Menteri sedang merencanakan untuk secara mendasar mengubah hubungan Britania Raya dengan Uni Eropa, dengan legislasi baru yang bisa mengakibatkan Inggris menandatangani aturan pasar tunggal UE tanpa pemungutan suara parlemen biasa.
Dalam perkembangan penting dalam dorongan perdana menteri untuk lebih erat dengan benua setelah perang Iran, Guardian memahami bahwa para menteri sedang bersiap-siap menghadapi oposisi terhadap “penyesuaian dinamis” dengan UE dari mereka yang “menjerit pengkhianatan” atas kekuatan dalam RUU reset UE-Inggris yang baru.
Setelah berminggu-minggu perang Donald Trump dengan Iran yang telah mengekspos kerapuhan hubungan istimewa yang rusak antara Inggris dan AS, para menteri berargumen bahwa langkah ini akan menambah miliaran ke ekonomi Inggris, membantu meredam biaya konflik dan meningkatkan produktivitas yang lesu.
RUU baru, yang akan memberlakukan kesepakatan perdagangan makanan dan minuman dengan UE, akan berisi kekuatan yang memungkinkan pemerintah untuk dinamis sejalan dengan Eropa dalam area di mana sudah ada kesepakatan. Tetapi ini juga akan memungkinkan Inggris untuk secara cepat menerapkan aturan pasar tunggal yang berkembang jika menganggapnya dalam kepentingan nasional, tanpa harus menghadapi pengawasan penuh dari parlemen setiap kali.
Langkah ini memungkinkan menggunakan kekuasaan yang disebut kekuasaan Henry VIII, dinamai dari undang-undang tahun 1539 yang memungkinkan raja untuk memerintah dengan dekrit, yang memungkinkan menteri menyetujui undang-undang tanpa pengawasan penuh dari parlemen menggunakan undang-undang sekunder.
RUU tersebut akan memungkinkan kesepakatan yang sedang diperundingkan pemerintah mengenai perdagangan makanan dan minuman dan perdagangan emisi untuk mulai berlaku, dan memungkinkan untuk mengikuti perubahan UE di masa depan dalam area-area tersebut.
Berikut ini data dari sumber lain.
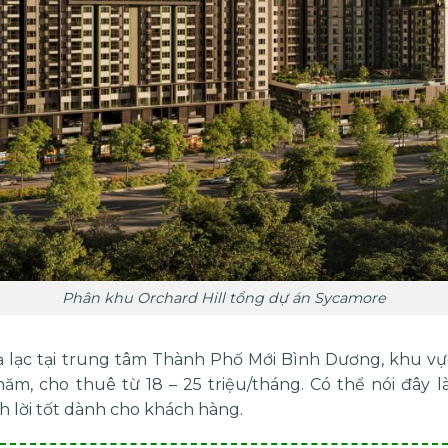
Phân khu Orchard Hill tổng dự án Sycamore
ạ lạc tại trung tâm Thành Phố Mới Bình Dương, khu vực
ăm, cho thuê từ 18 – 25 triệu/tháng. Có thể nói đây 
h lời tốt dành cho khách hàng.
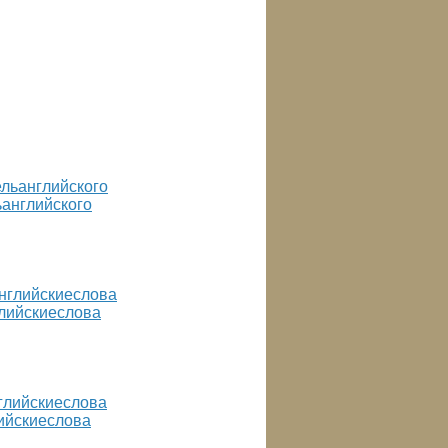
ьанглийского
глийскиеслова
лийскиеслова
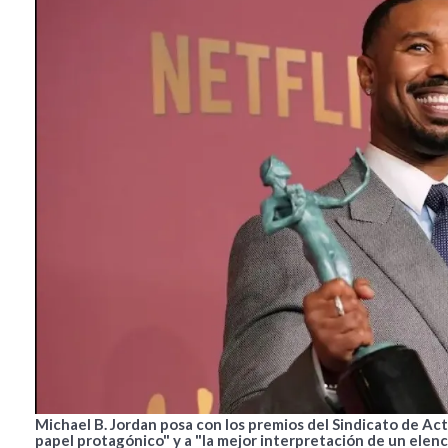
Michael B. Jordan posa con los premios del Sindicato de Act
papel protagónico" y a "la mejor interpretación de un elenc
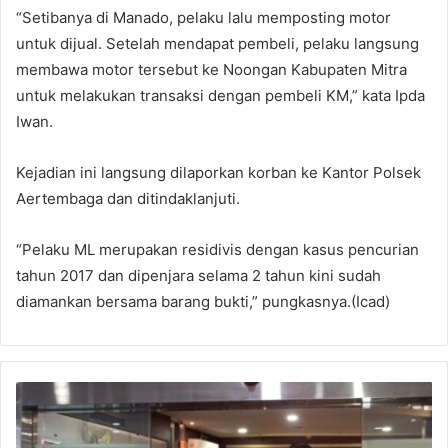
“Setibanya di Manado, pelaku lalu memposting motor
untuk dijual. Setelah mendapat pembeli, pelaku langsung
membawa motor tersebut ke Noongan Kabupaten Mitra
untuk melakukan transaksi dengan pembeli KM,” kata Ipda
Iwan.
Kejadian ini langsung dilaporkan korban ke Kantor Polsek
Aertembaga dan ditindaklanjuti.
“Pelaku ML merupakan residivis dengan kasus pencurian
tahun 2017 dan dipenjara selama 2 tahun kini sudah
diamankan bersama barang bukti,” pungkasnya.(Icad)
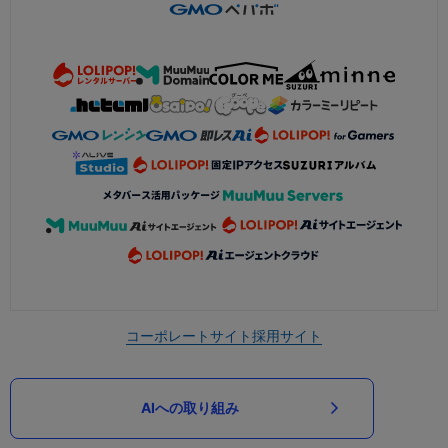
コーポレートサイト
採用サイト
AIへの取り組み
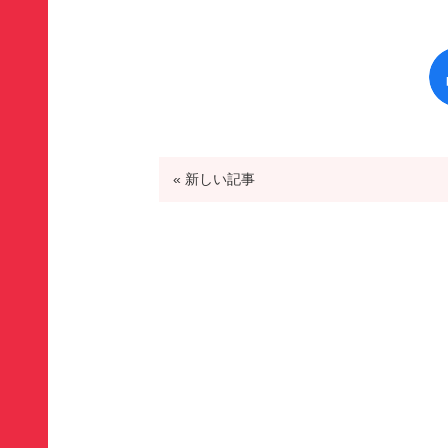
« 新しい記事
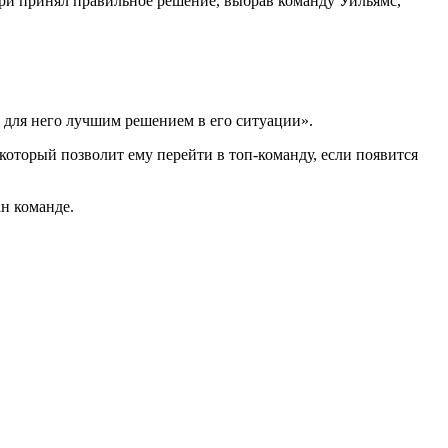
-при принял правильное решение, выбрав команду Уильямс,
ыл для него лучшим решением в его ситуации».
который позволит ему перейти в топ-команду, если появится
н команде.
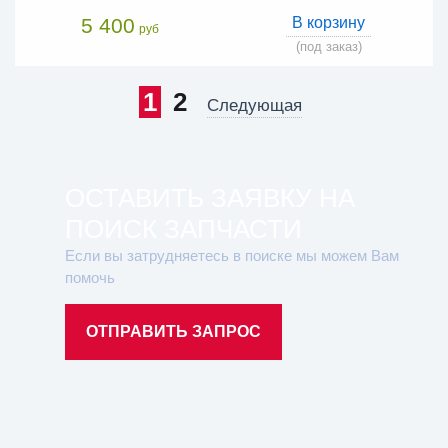
5 400
В корзину
руб
(под заказ)
1
2
Следующая
ОСТАВИТЬ ЗАЯВКУ НА
ПОИСК ЗАПЧАСТИ
Если вы затрудняетесь в поиске мы можем Вам
помочь
ОТПРАВИТЬ ЗАПРОС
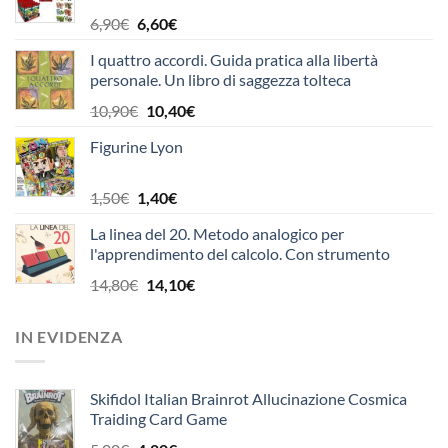
OFFICINA EDICOLA
Il
Il
6,90
€
6,60
€
prezzo
prezzo
I quattro accordi. Guida pratica alla libertà
originale
attuale
personale. Un libro di saggezza tolteca
era:
è:
6,90€.
6,60€.
Il
Il
10,90
€
10,40
€
prezzo
prezzo
Figurine Lyon
originale
attuale
era:
è:
10,90€.
10,40€.
Il
Il
1,50
€
1,40
€
prezzo
prezzo
La linea del 20. Metodo analogico per
originale
attuale
l'apprendimento del calcolo. Con strumento
era:
è:
1,50€.
1,40€.
Il
Il
14,80
€
14,10
€
prezzo
prezzo
originale
attuale
IN EVIDENZA
era:
è:
14,80€.
14,10€.
Skifidol Italian Brainrot Allucinazione Cosmica
Traiding Card Game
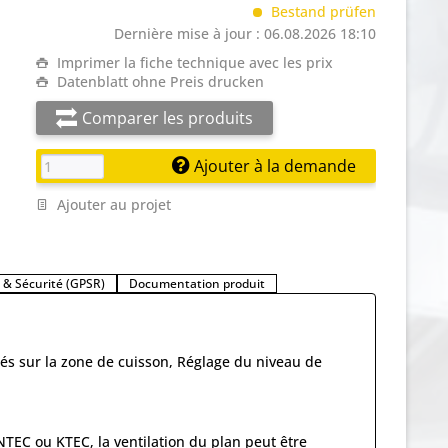
Bestand prüfen
Dernière mise à jour : 06.08.2026 18:10
Imprimer la fiche technique avec les prix
Datenblatt ohne Preis drucken
Comparer les produits
Ajouter à la demande
Ajouter au projet
t & Sécurité (GPSR)
Documentation produit
és sur la zone de cuisson, Réglage du niveau de
NTEC ou KTEC, la ventilation du plan peut être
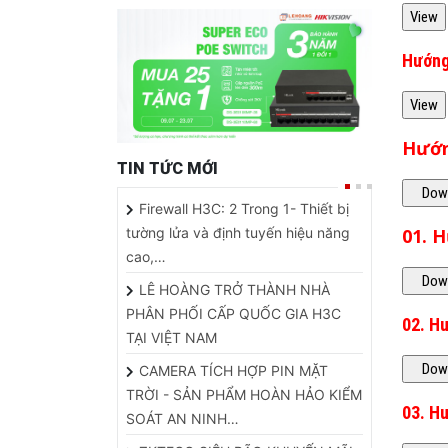
Hướng
Hướn
TIN TỨC MỚI
Firewall H3C: 2 Trong 1- Thiết bị
tường lửa và định tuyến hiệu năng
01. 
cao,…
LÊ HOÀNG TRỞ THÀNH NHÀ
PHÂN PHỐI CẤP QUỐC GIA H3C
02. H
TẠI VIỆT NAM
CAMERA TÍCH HỢP PIN MẶT
TRỜI - SẢN PHẨM HOÀN HẢO KIỂM
03. H
SOÁT AN NINH…
ZKTECO SIÊU BÃO KHUYẾN MÃI
MUA 5 TẶNG 1 K60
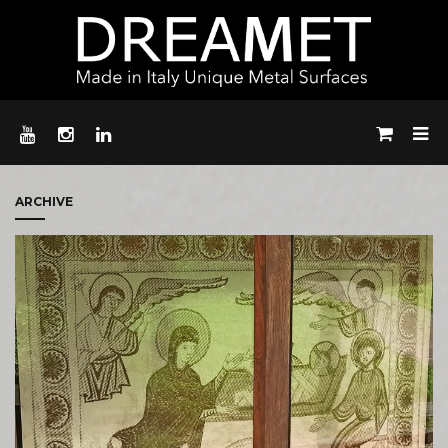
ARCHIVE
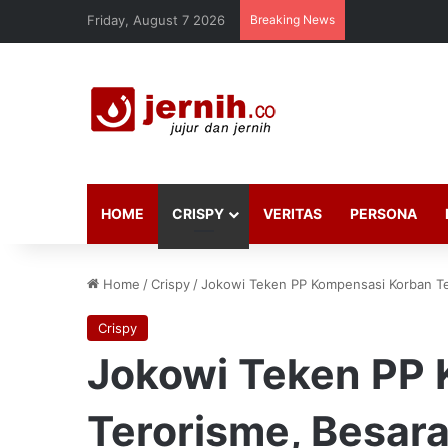
Friday, August 7 2026
Breaking News
HOME
CRISPY
VERITAS
PERSONA
Home
/
Crispy
/
Jokowi Teken PP Kompensasi Korban T
Crispy
Jokowi Teken PP
Terorisme, Besar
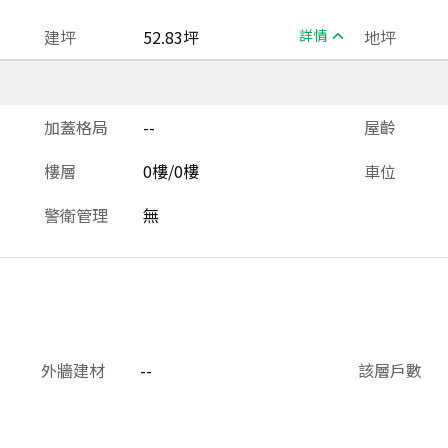
建坪
52.83坪
詳情
地坪
加蓋格局
--
屋齡
樓層
0樓/0樓
車位
警衛管理
無
外牆建材
--
該層戶數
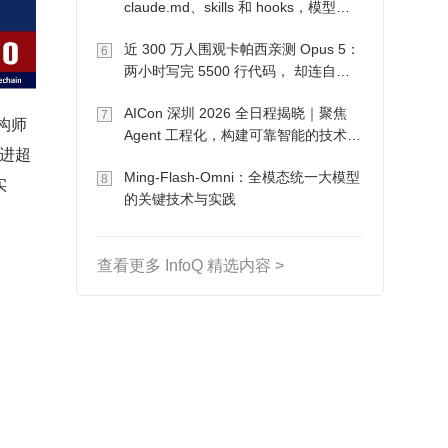
claude.md、skills 和 hooks，模型自
己会想办法
近 300 万人围观卡帕西亲测 Opus 5：
6
两小时写完 5500 行代码， 却连自己
写的游戏都玩不了
AICon 深圳 2026 全日程揭晓｜聚焦
7
构师
Agent 工程化，构建可靠智能的技术路
进超
径
Ming-Flash-Omni：全模态统一大模型
8
实
的关键技术与实践
查看更多 InfoQ 精选内容 >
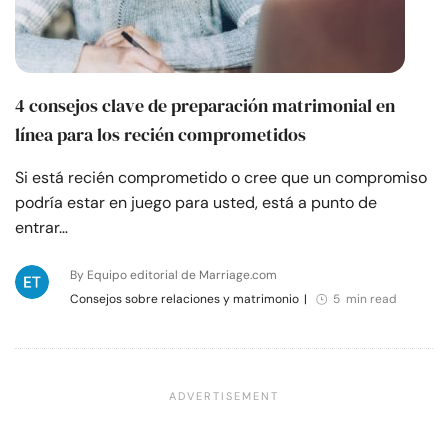
4 consejos clave de preparación matrimonial en
línea para los recién comprometidos
Si está recién comprometido o cree que un compromiso
podría estar en juego para usted, está a punto de
entrar…
By Equipo editorial de Marriage.com
Consejos sobre relaciones y matrimonio
|
5 min read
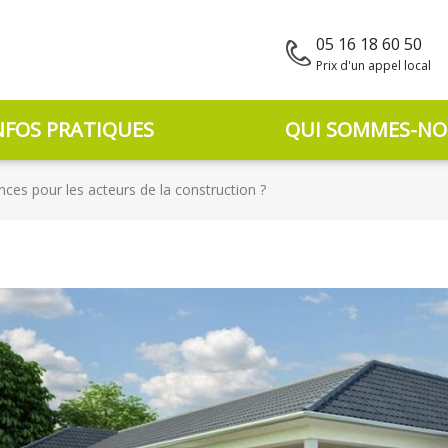
05 16 18 60 50
Prix d'un appel local
NFOS PRATIQUES
QUI SOMMES-NO
ces pour les acteurs de la construction ?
Tetapi Guardian memahami bahwa jika RUU baru – yang diharapkan akan diusulkan sebelum musim panas – disahkan, negosiator bisa mencoba mengadopsi aturan UE tentang segalanya mulai dari mobil hingga pertanian menggunakan undang-undang sekunder.
Parlemen dapat menyetujui atau menolak undang-undang sekunder, namun tidak dapat mengubahnya, yang kemungkinan berarti anggota parlemen akan “mengesahkan” kesepakatan baru daripada membahas dan memberikan suara untuk setiap satu. Suara penghalang apa pun kemungkinan akan menimbulkan masalah dengan UE, dan bisa memicu tindakan pembalasan. Seorang sumber mengatakan: “Kami jelas bahwa parlemen akan memiliki peran untuk kesepakatan baru dan undang-undang UE baru yang berlaku berdasarkan kesepakatan tersebut.”
Nota Tindakan: Artikel ini membahas rencana pemerintah Britania Raya untuk mengubah hubungan dengan Uni Eropa melalui legislasi yang kontroversial yang mempertimbangkan aturan pasar tunggal UE.
Fakta: Artikel ini menyoroti dampak perang Iran Donald Trump terhadap hubungan Britania Raya dengan AS dan perjalanan negosiasi dengan UE setelah Brexit.